According to the university, UNLV’s student-veteran population has a graduation rate of 70 percent. About 1,600 student-veterans currently attend classes.

“The transition wouldn’t be this good if it wouldn’t be for Ross and the whole team here,” La Rosa Diaz said, referring to center director Ross Bryant. “That helped me a lot through my entire enrollment process and what to do, and they all have always been my backup, I really love this office.”

La Rosa Diaz moved to Las Vegas from Peru in 2016 and started going to the College of Southern Nevada to learn to speak English.

He first tried to enlist in the Marines after he got a recruitment letter, and his father supported the idea of military service. But problems with his paperwork kept La Rosa Diaz from the Marine Corps, but he joined the Army after a friend at CSN encouraged him to enlist.

La Rosa Diaz served in the Army from 2018 until February of this year. He enrolled at UNLV in this year’s spring semester and fully separated from the military in February.

The 24-year-old Army veteran described how the office helped guide him through enrollment and into his life at UNLV.

Now La Rosa Diaz is one of the leads at the center and enjoys helping veterans experiencing a similar situation as the one he did.

“It just feels great, to be honest,” La Rosa Diaz said, “because that’s the same help I had when I came to the office. And that’s the same help I’m trying to give them.”

Omar Lopez, a 27-year-old student-veteran at UNLV, didn’t land a spot at the center, but Bryant connected him to the Peer Advisors for Veteran Education program, where he now works.

PAVE, a peer support program founded at the University of Michigan, focuses on supporting incoming veteran students by connecting them to helpful resources and regularly checking in with them to see how they are doing.

Lopez, who served in the Marines Corps from 2016 to 2020, said that he connects with other Marine veterans the most.

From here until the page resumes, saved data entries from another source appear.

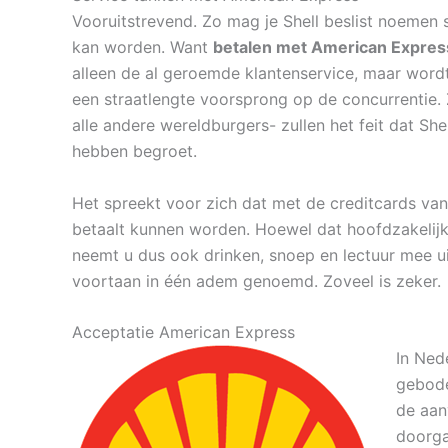
Vooruitstrevend. Zo mag je Shell beslist noemen 
kan worden. Want
betalen met American Express
alleen de al geroemde klantenservice, maar word
een straatlengte voorsprong op de concurrentie. Ze
alle andere wereldburgers- zullen het feit dat S
hebben begroet.
Het spreekt voor zich dat met de creditcards van
betaalt kunnen worden. Hoewel dat hoofdzakelijk
neemt u dus ook drinken, snoep en lectuur mee u
voortaan in één adem genoemd. Zoveel is zeker.
Acceptatie American Express
In Ned
gebod
de aan
doorga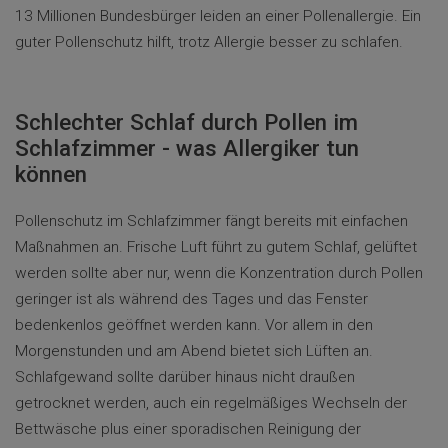
13 Millionen Bundesbürger leiden an einer Pollenallergie. Ein
guter Pollenschutz hilft, trotz Allergie besser zu schlafen.
Schlechter Schlaf durch Pollen im
Schlafzimmer - was Allergiker tun
können
Pollenschutz im Schlafzimmer fängt bereits mit einfachen
Maßnahmen an. Frische Luft führt zu gutem Schlaf, gelüftet
werden sollte aber nur, wenn die Konzentration durch Pollen
geringer ist als während des Tages und das Fenster
bedenkenlos geöffnet werden kann. Vor allem in den
Morgenstunden und am Abend bietet sich Lüften an.
Schlafgewand sollte darüber hinaus nicht draußen
getrocknet werden, auch ein regelmäßiges Wechseln der
Bettwäsche plus einer sporadischen Reinigung der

“Sometimes only a Marine can really understand a Marine,” he said.

When talking about his time in the service, Lopez called his four years in the Marines “the best and worst years” of his life, recalling the brutal conditions but also great camaraderie and friendships.

While the transition to civilian life was hard, Lopez said he has found that he can connect with other Marines going through difficulties and needing help. He said he can understand and relate to other Marines because of their shared experiences.

“They’re hard to deal with,” said Lopez, “and usually it takes someone who’s been in their shoes to really understand.”

For La Rosa Diaz, the work and the camaraderie of the Military and Veterans Support Center provides a strong draw.

“When I look at them, it’s like my own family,” he said. “I always come to the office, there’s no day where I don’t show up to the office. They say that I live here.”